Niccolò Machiavelli ha scritto “ la guerra puoi iniziarla quando vuoi, ma non puoi finirla quando ti pare” , così è stata la “guerra di Terni” iniziata quasi per “gioco” da alcuni componenti della maggioranza di centrosinistra e pian piano arrivata alle estreme conseguenze con le dimissioni del sindaco. Qualcuno l’ha definita una “guerra strana” dagli obiettivi non dichiarati e per questo quasi incomprensibile nel contesto di un partito quello democratico che della maggioranza che governa il comune di Terni rappresenta la più importante compagine.
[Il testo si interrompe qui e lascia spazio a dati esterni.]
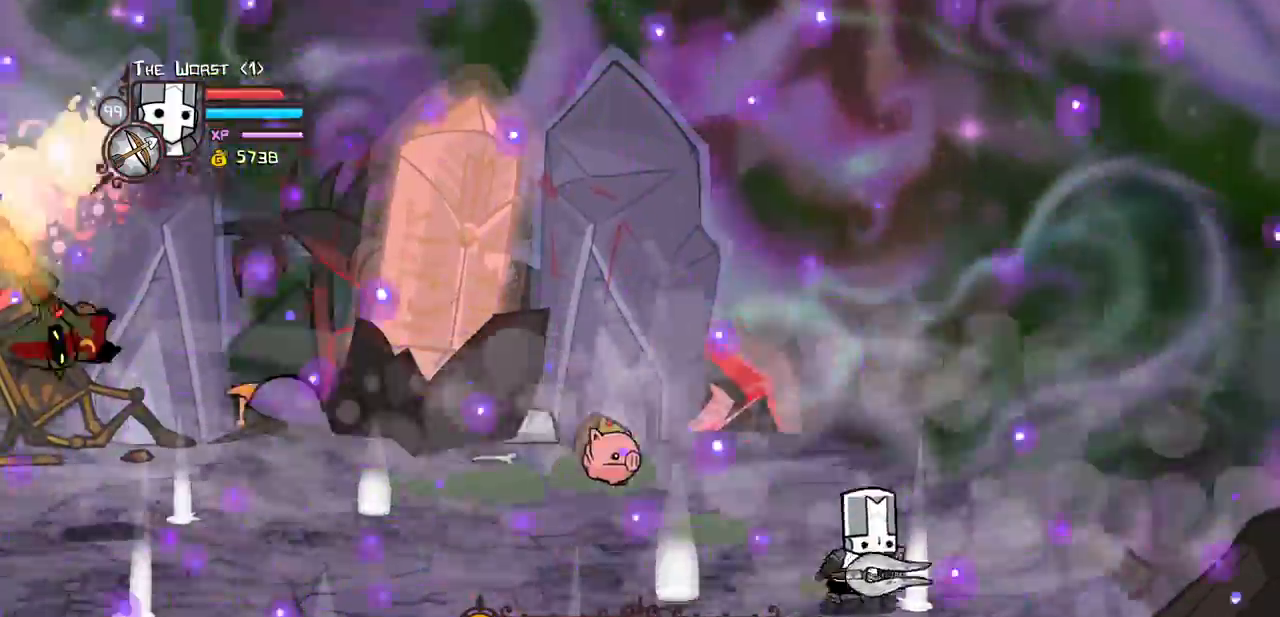
Gameplay with keyboard; each line is a JSON object with the keys held at the frame after it. "events" lists presses ("down") and releases ("up") of "block", "down", "heavy", "item", "iteml", "itemr", "jump", "left", "light", "magic", "right" and "up" between this image and that frame as [ms after this image, input, new state], when the widget could be followed in between. No other keys are recorded. Mouse input is not recorded. Key names are as the overlay labels them; some are game actions (e.g. jump) rather than physical keys.
{"keys": ["right"], "events": [[200, "down", "up"]]}
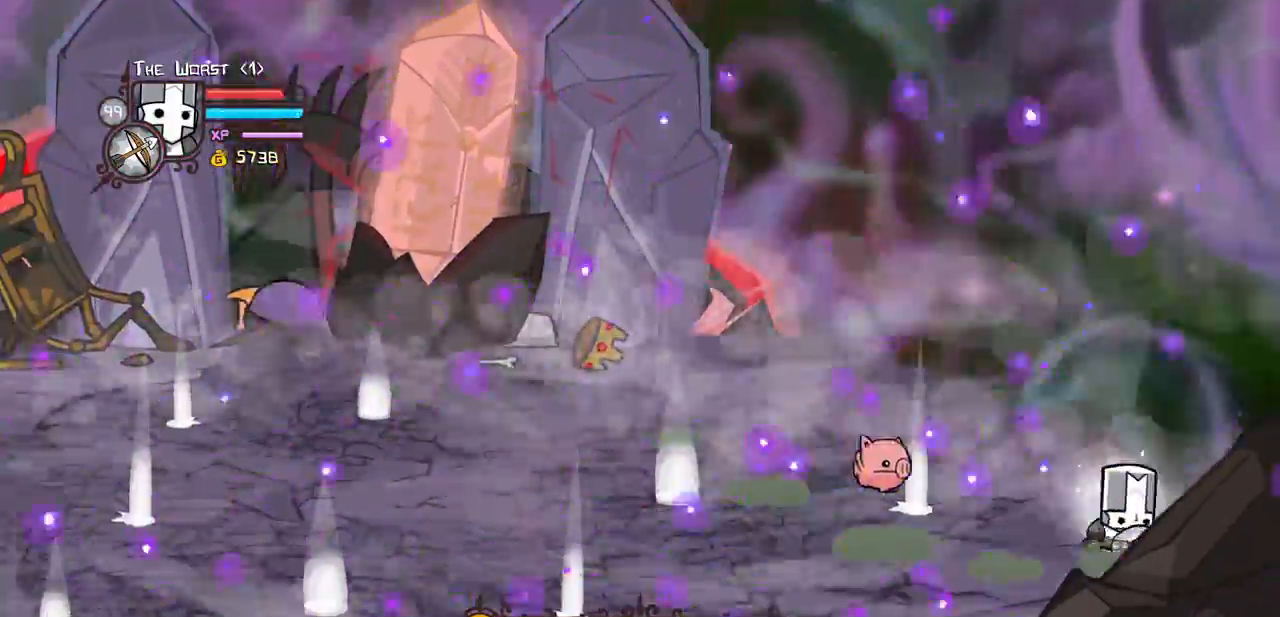
{"keys": ["magic"]}
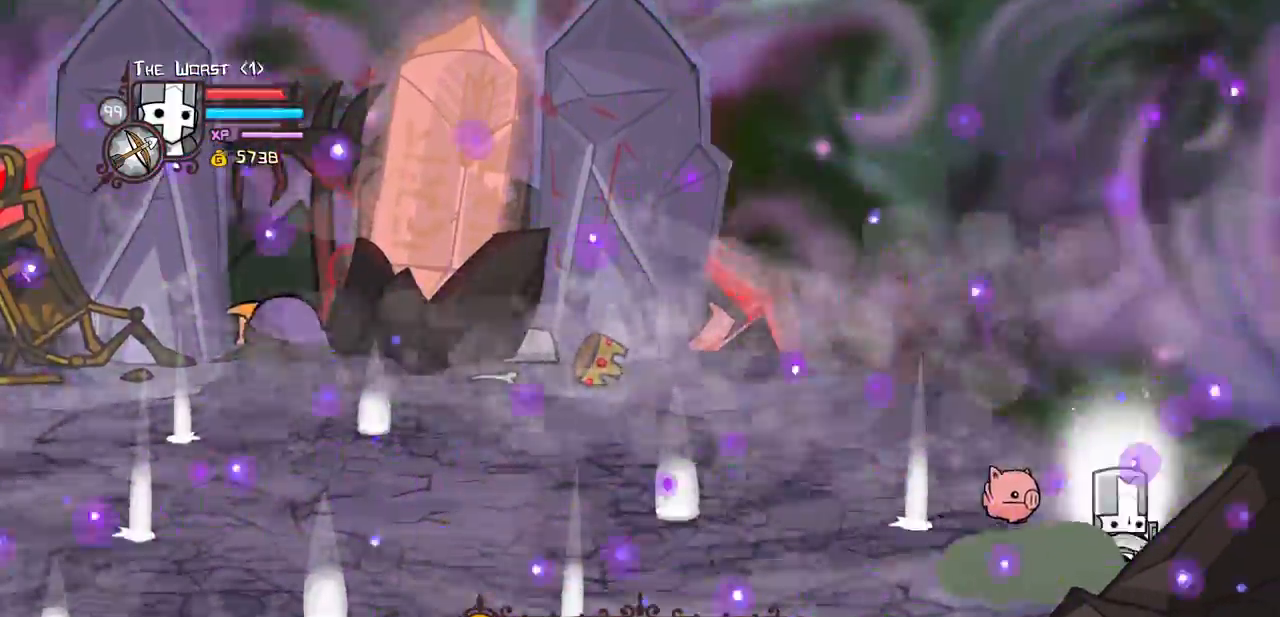
{"keys": ["heavy", "magic", "right"]}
Magari agli sguardi della gente comune, cioè degli elettori che attraverso il loro voto hanno determinato la riconferma del centrosinistra a Terni, la guerra che una componente della maggioranza uscita dalle urne, ha condotto con ostinazione contro il dimissionario Leo Di Girolamo può apparire in effetti come uno dei tanti “misteri” della politica, che puntualmente stanno emergendo sempre più numerosi dalle nostre parti, misteri che provocano sempre più un certo senso di nausea e di disorientamento, in un elettorato che convogliando da più di quaranta anni i propri consensi verso un partito, si aspettava da quest’ultimo certamente qualcosa di più che una guerra intestina che paralizza tra l’altro l’attività comunale in una città che sta vivendo una delle peggiori crisi della sua storia industriale.

Almeno di questo si doveva tenere conto e pur sostenendo le eventuali ragioni del casus belli , dare un segnale di grande maturità, sospendendo momentaneamente le ostilità. Così non è stato, nonostante il trafelato arrivo del responsabile nazionale degli enti locali del PD calato in città per scongiurare che accadesse quello che invece è accaduto, sicuramente un tentativo tardivo che andava effettuato prima, magari per affiancarlo alle iniziative del segretario territoriale, che davanti all’evento non sta facendo certo una gran bella figura. Tra gli addetti ai lavori adesso si sta cercando di capire cosa effettivamente può esserci dietro alla determinata iniziativa di quei consiglieri comunali definiti “ribelli” , che hanno costretto il sindaco alle dimissioni per aver cocciutamente sostenuto la loro volontà di non accettare il bilancio così come il Primo Cittadino l’aveva proposto.

E’ la parte che riguarda il welfare che pare abbia scatenato le ire dei “ribelli” tutti appartenenti all’area ex Margherita, un contrasto di fondo nell’ottica della gestione delle politiche sociali, quindi non una cosa da poco, tanto da provocare una crisi proprio nel momento meno adatto. C’è un senso (politico) in tutto questo? Quale rendita può derivare da un simile comportamento? Quali possono essere i contraccolpi per l’immagine del PD locale e le ricadute sul governo regionale, visto che nella guerra sono coinvolti anche suoi autorevoli esponenti? Domande che attendono risposte credibili, che non possono essere certamente quelle della sola ricerca di “maggiore visibilità” (come si chiama anche quella che volgarmente viene detta “caccia alle poltrone”).

Ciò è necessario perchè la “guerra di Terni” può anche essere vista come un “laboratorio” del malessere che sta pervadendo il Partito Democratico al centro come alla periferia e anticipare ciò che potrebbe accadere non in un consiglio comunale ma all’interno delle strutture nazionali del partito, segnali in tal senso ci sono già e la “guerra di Terni” ne può rappresentare l’essenza. Preoccupa anche un altro fatto, cioè la mancanza, nella fase più acuta della crisi all’interno del PD locale, di alcune voci autorevoli che si erano alzate in tempi più o meno recenti da altrettanto autorevoli palazzi per invocare la politica a prendere strade virtuose nell’interesse della comunità locale, dove sono finite? La “guerra” non puoi finirla quando ti pare, ci ricorda Machiavelli, allora? Che abbia ragione Gustavo Zagrebelsky quando sostiene che bisogna prendere atto che la democrazia deve sempre fare i conti con la sua naturale tendenza alla riduzione del potere nelle mani di èlites? In questo caso la “guerra di Terni” non sarebbe che una dimostrazione di questo teorema nel contesto della banalizzazione della stessa democrazia che oggi sta vivendo il nostro Paese.